Transcribe each entry exactly as it appears, leaving out any picture it holds.

####

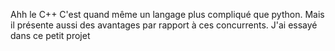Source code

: Ahh le C++ 
C'est quand même un langage plus compliqué que python.
Mais il présente aussi des avantages par rapport à ces concurrents. 
J'ai essayé dans ce petit projet 
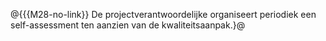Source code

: @{{{M28-no-link}}
De projectverantwoordelijke organiseert periodiek een self-assessment ten aanzien van de kwaliteitsaanpak.}@
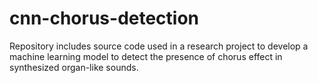 # cnn-chorus-detection
Repository includes source code used in a research project to develop a machine learning model to detect the presence of chorus effect in synthesized organ-like sounds.
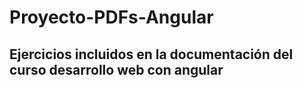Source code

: # Proyecto-PDFs-Angular
## Ejercicios incluidos en la documentación del curso desarrollo web con angular
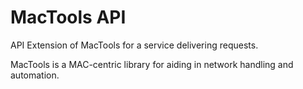 # MacTools API

API Extension of MacTools for a service delivering requests.

MacTools is a MAC-centric library for aiding in network handling and automation.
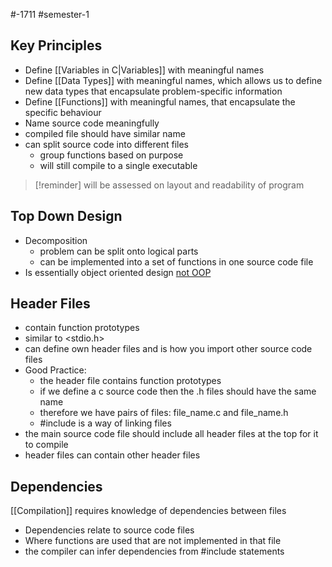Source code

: #-1711 #semester-1
## Key Principles
- Define [[Variables in C|Variables]] with meaningful names
- Define [[Data Types]] with meaningful names, which allows us to define new data types that encapsulate problem-specific information
- Define [[Functions]] with meaningful names, that encapsulate the specific behaviour
- Name source code meaningfully
- compiled file should have similar name
- can split source code into different files
	- group functions based on purpose
	- will still compile to a single executable
> [!reminder]
> will be assessed on layout and readability of program

## Top Down Design
- Decomposition
	- problem can be split onto logical parts
	- can be implemented into a set of functions in one source code file
- Is essentially object oriented design <u>not OOP</u>

## Header Files
- contain function prototypes
- similar to <stdio.h>
- can define own header files and is how you import other source code files
- Good Practice:
	- the header file contains function prototypes
	- if we define a c source code then the .h files should have the same name
	- therefore we have pairs of files: file_name.c and file_name.h
	- \#include is a way of linking files
- the main source code file should include all header files at the top for it to compile
- header files can contain other header files

## Dependencies
[[Compilation]] requires knowledge of dependencies between files
- Dependencies relate to source code files
- Where functions are used that are not implemented in that file
- the compiler can infer dependencies from \#include statements

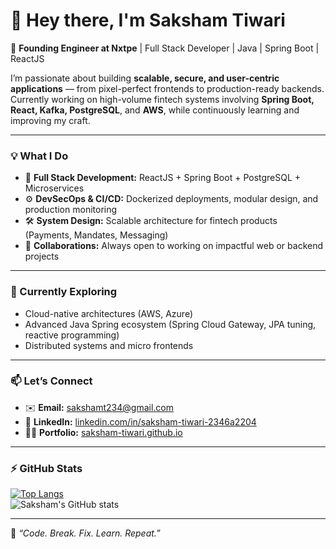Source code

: # 👋 Hey there, I'm Saksham Tiwari

🚀 **Founding Engineer at Nxtpe** | Full Stack Developer | Java | Spring Boot | ReactJS  

I’m passionate about building **scalable, secure, and user-centric applications** — from pixel-perfect frontends to production-ready backends.  
Currently working on high-volume fintech systems involving **Spring Boot, React, Kafka, PostgreSQL**, and **AWS**, while continuously learning and improving my craft.

---

### 💡 What I Do
- 🧩 **Full Stack Development:** ReactJS + Spring Boot + PostgreSQL + Microservices  
- ⚙️ **DevSecOps & CI/CD:** Dockerized deployments, modular design, and production monitoring  
- 🛠 **System Design:** Scalable architecture for fintech products (Payments, Mandates, Messaging)  
- 💬 **Collaborations:** Always open to working on impactful web or backend projects  

---

### 🌱 Currently Exploring
- Cloud-native architectures (AWS, Azure)  
- Advanced Java Spring ecosystem (Spring Cloud Gateway, JPA tuning, reactive programming)  
- Distributed systems and micro frontends  

---

### 📫 Let’s Connect
- ✉️ **Email:** [sakshamt234@gmail.com](mailto:sakshamt234@gmail.com)  
- 💼 **LinkedIn:** [linkedin.com/in/saksham-tiwari-2346a2204](https://www.linkedin.com/in/saksham-tiwari-2346a2204)  
- 🧑‍💻 **Portfolio:** [saksham-tiwari.github.io](https://saksham-tiwari.github.io)  

---

### ⚡ GitHub Stats
[![Top Langs](https://github-readme-stats.vercel.app/api/top-langs/?username=saksham-tiwari&layout=compact&theme=radical)](https://github.com/saksham-tiwari/github-readme-stats)  
![Saksham's GitHub stats](https://github-readme-stats.vercel.app/api?username=saksham-tiwari&show_icons=true&theme=radical)

---
🧠 *“Code. Break. Fix. Learn. Repeat.”*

####

* [RESPONSE FOR THIS EXERCISE]:
Source code

: Ahh le C++ 
C'est quand même un langage plus compliqué que python.
Mais il présente aussi des avantages par rapport à ces concurrents. 
J'ai essayé dans ce petit projet 
Source code

: @{{{M28-no-link}}
De projectverantwoordelijke organiseert periodiek een self-assessment ten aanzien van de kwaliteitsaanpak.}@
 # cnn-chorus-detection
Repository includes source code used in a research project to develop a machine learning model to detect the presence of chorus effect in synthesized organ-like sounds.
Source code

: # Proyecto-PDFs-Angular
## Ejercicios incluidos en la documentación del curso desarrollo web con angular
 # MacTools API

API Extension of MacTools for a service delivering requests.

MacTools is a MAC-centric library for aiding in network handling and automation.
Source code

: #-1711 #semester-1
## Key Principles
- Define [[Variables in C|Variables]] with meaningful names
- Define [[Data Types]] with meaningful names, which allows us to define new data types that encapsulate problem-specific information
- Define [[Functions]] with meaningful names, that encapsulate the specific behaviour
- Name source code meaningfully
- compiled file should have similar name
- can split source code into different files
	- group functions based on purpose
	- will still compile to a single executable
> [!reminder]
> will be assessed on layout and readability of program

## Top Down Design
- Decomposition
	- problem can be split onto logical parts
	- can be implemented into a set of functions in one source code file
- Is essentially object oriented design <u>not OOP</u>

## Header Files
- contain function prototypes
- similar to <stdio.h>
- can define own header files and is how you import other source code files
- Good Practice:
	- the header file contains function prototypes
	- if we define a c source code then the .h files should have the same name
	- therefore we have pairs of files: file_name.c and file_name.h
	- \#include is a way of linking files
- the main source code file should include all header files at the top for it to compile
- header files can contain other header files

## Dependencies
[[Compilation]] requires knowledge of dependencies between files
- Dependencies relate to source code files
- Where functions are used that are not implemented in that file
- the compiler can infer dependencies from \#include statements

Source code

: # 👋 Hey there, I'm Saksham Tiwari

🚀 **Founding Engineer at Nxtpe** | Full Stack Developer | Java | Spring Boot | ReactJS  

I’m passionate about building **scalable, secure, and user-centric applications** — from pixel-perfect frontends to production-ready backends.  
Currently working on high-volume fintech systems involving **Spring Boot, React, Kafka, PostgreSQL**, and **AWS**, while continuously learning and improving my craft.

---

### 💡 What I Do
- 🧩 **Full Stack Development:** ReactJS + Spring Boot + PostgreSQL + Microservices  
- ⚙️ **DevSecOps & CI/CD:** Dockerized deployments, modular design, and production monitoring  
- 🛠 **System Design:** Scalable architecture for fintech products (Payments, Mandates, Messaging)  
- 💬 **Collaborations:** Always open to working on impactful web or backend projects  

---

### 🌱 Currently Exploring
- Cloud-native architectures (AWS, Azure)  
- Advanced Java Spring ecosystem (Spring Cloud Gateway, JPA tuning, reactive programming)  
- Distributed systems and micro frontends  

---

### 📫 Let’s Connect
- ✉️ **Email:** [sakshamt234@gmail.com](mailto:sakshamt234@gmail.com)  
- 💼 **LinkedIn:** [linkedin.com/in/saksham-tiwari-2346a2204](https://www.linkedin.com/in/saksham-tiwari-2346a2204)  
- 🧑‍💻 **Portfolio:** [saksham-tiwari.github.io](https://saksham-tiwari.github.io)  

---

### ⚡ GitHub Stats
[![Top Langs](https://github-readme-stats.vercel.app/api/top-langs/?username=saksham-tiwari&layout=compact&theme=radical)](https://github.com/saksham-tiwari/github-readme-stats)  
![Saksham's GitHub stats](https://github-readme-stats.vercel.app/api?username=saksham-tiwari&show_icons=true&theme=radical)

---
🧠 *“Code. Break. Fix. Learn. Repeat.”*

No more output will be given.